[PASSAGE PROVIDED Boundary: Start]
For exhibitors specifically, Grata is worth a separate lookup. Exhibitors are often mid-market private companies that don't show clean employee counts or funding signals in PDL or Apollo. Grata's private company data fills that gap reliably.
Vendelux is worth knowing if you're running conference-sourced prospecting across multiple events per year. It aggregates attendee and exhibitor signals across 160k+ events and surfaces which target accounts are likely at which shows before registration opens — useful for planning extraction runs in advance rather than scrambling 4 weeks out.
Pre-Event vs. Post-Event: The Timing Window That Changes Reply Rates
Based on tests across five conference cycles:
| Outreach timing | Reply rate | Meeting rate | Notes |
|---|---|---|---|
| 3–4 weeks pre-event | 8–11% | 3–4% | Too early, low urgency |
| 5–7 days pre-event | 18–24% | 10–14% | Best window — people finalizing schedules |
| Same week (event running) | 6–9% | 4–6% | Inboxes buried; "Are you at [event]?" helps |
| 1–3 days post-event | 14–18% | 8–11% | "Caught your talk" framing works here |
| 2+ weeks post-event | 4–7% | 2–3% | Context fades fast |
The 5–7 days before window is consistently the highest performer. Subject lines that reference the specific conference ("Heading to [Event] next week?") outperform generic cold subject lines by roughly 30% in my tests.
Post-event sequences work best when they're personalized — referencing a session the prospect spoke at, a panel they were on, or a topic from the conference hashtag feed. Generic "hope you had a great show" emails perform no better than standard cold outreach.
ROI Math: What a $400 Conference Prep Sprint Actually Buys
For a 2,000-person conference list:
| Line item | Cost |
|---|---|
| Apify scraping (3–4 actor runs) | $12 |
| PDL enrichment (1,200 hits × $0.04) | $48 |
| Apollo enrichment (400 hits × $0.10) | $40 |
| Hunter.io domain search (200 hits × $0.012) | $2.40 |
| ZeroBounce validation (1,800 emails × $0.008) | $14.40 |
| SDR time (3 hrs ICP scoring + list setup @ $50/hr) | $150 |
| Total | ~$267 |
At an average deal size of $25,000 and 10% close rate on meetings, 2 closed deals from 41 meetings = $50,000 revenue. That's a 187x return on the prep spend.
[PASSAGE PROVIDED Boundary: End]
**TASK SET**
1 > Do these statements agree with the conference prospecting text? For each one, answer yes or no and quote the words from the text that decide it. (a) Outreach sent 5–7 days before an event performs best. (b) Generic "hope you had a great show" emails do better than standard cold outreach. (c) Grata is suggested for exhibitors because of its private company data.
2 > Can you quote the conference prospecting text, starting with "Post-event sequences work" and going on through "the prep spend."?
[DATA SHOWN Boundary: Start]
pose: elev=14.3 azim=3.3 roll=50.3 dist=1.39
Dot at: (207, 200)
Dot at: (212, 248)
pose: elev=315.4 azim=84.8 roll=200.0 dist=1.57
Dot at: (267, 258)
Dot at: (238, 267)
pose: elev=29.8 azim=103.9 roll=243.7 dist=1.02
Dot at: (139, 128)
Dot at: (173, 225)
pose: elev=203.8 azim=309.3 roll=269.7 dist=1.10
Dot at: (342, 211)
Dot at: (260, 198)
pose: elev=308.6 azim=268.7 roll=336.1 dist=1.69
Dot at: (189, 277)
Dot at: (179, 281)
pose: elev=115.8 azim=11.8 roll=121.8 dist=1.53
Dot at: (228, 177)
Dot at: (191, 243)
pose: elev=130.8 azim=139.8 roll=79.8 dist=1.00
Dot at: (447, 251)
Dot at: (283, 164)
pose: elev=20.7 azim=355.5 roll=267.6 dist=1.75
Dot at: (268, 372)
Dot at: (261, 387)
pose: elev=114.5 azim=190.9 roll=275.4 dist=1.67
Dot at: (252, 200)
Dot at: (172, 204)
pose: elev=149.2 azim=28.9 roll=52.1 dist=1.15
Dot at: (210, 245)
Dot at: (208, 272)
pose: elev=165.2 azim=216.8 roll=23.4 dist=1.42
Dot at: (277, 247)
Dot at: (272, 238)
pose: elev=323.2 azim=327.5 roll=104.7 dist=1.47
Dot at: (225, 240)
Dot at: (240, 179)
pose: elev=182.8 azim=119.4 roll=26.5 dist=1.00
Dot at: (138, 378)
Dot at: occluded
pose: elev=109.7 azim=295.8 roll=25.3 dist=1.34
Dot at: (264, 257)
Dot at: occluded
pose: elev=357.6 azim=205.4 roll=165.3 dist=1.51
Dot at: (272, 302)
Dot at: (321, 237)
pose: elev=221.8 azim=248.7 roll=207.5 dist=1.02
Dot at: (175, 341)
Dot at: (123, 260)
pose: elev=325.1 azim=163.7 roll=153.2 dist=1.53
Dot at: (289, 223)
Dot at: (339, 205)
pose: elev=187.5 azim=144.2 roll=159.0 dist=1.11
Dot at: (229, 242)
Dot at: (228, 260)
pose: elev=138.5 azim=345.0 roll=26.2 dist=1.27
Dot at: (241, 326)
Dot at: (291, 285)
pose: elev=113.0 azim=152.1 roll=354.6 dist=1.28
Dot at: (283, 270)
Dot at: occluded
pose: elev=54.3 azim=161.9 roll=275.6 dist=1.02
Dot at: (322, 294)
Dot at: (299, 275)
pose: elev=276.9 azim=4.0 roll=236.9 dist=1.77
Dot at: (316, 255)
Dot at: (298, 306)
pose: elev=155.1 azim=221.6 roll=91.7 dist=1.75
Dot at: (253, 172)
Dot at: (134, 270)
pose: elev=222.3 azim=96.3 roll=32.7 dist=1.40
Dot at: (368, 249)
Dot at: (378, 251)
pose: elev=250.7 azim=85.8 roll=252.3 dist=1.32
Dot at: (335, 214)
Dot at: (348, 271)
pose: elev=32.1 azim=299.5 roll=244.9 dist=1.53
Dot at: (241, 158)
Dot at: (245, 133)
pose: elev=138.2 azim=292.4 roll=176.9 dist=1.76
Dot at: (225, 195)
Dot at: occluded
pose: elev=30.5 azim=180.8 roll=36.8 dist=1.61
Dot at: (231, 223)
[DATA SHOWN Boundary: End]
**LIST OF ANSWERS**
1 >
(a) Yes: "The 5–7 days before window is consistently the highest performer."
(b) No: "Generic "hope you had a great show" emails perform no better than standard cold outreach."
(c) Yes: "Grata's private company data fills that gap reliably."

2 >
Post-event sequences work best when they're personalized — referencing a session the prospect spoke at, a panel they were on, or a topic from the conference hashtag feed. Generic "hope you had a great show" emails perform no better than standard cold outreach.
ROI Math: What a $400 Conference Prep Sprint Actually Buys
For a 2,000-person conference list:
| Line item | Cost |
|---|---|
| Apify scraping (3–4 actor runs) | $12 |
| PDL enrichment (1,200 hits × $0.04) | $48 |
| Apollo enrichment (400 hits × $0.10) | $40 |
| Hunter.io domain search (200 hits × $0.012) | $2.40 |
| ZeroBounce validation (1,800 emails × $0.008) | $14.40 |
| SDR time (3 hrs ICP scoring + list setup @ $50/hr) | $150 |
| Total | ~$267 |
At an average deal size of $25,000 and 10% close rate on meetings, 2 closed deals from 41 meetings = $50,000 revenue. That's a 187x return on the prep spend.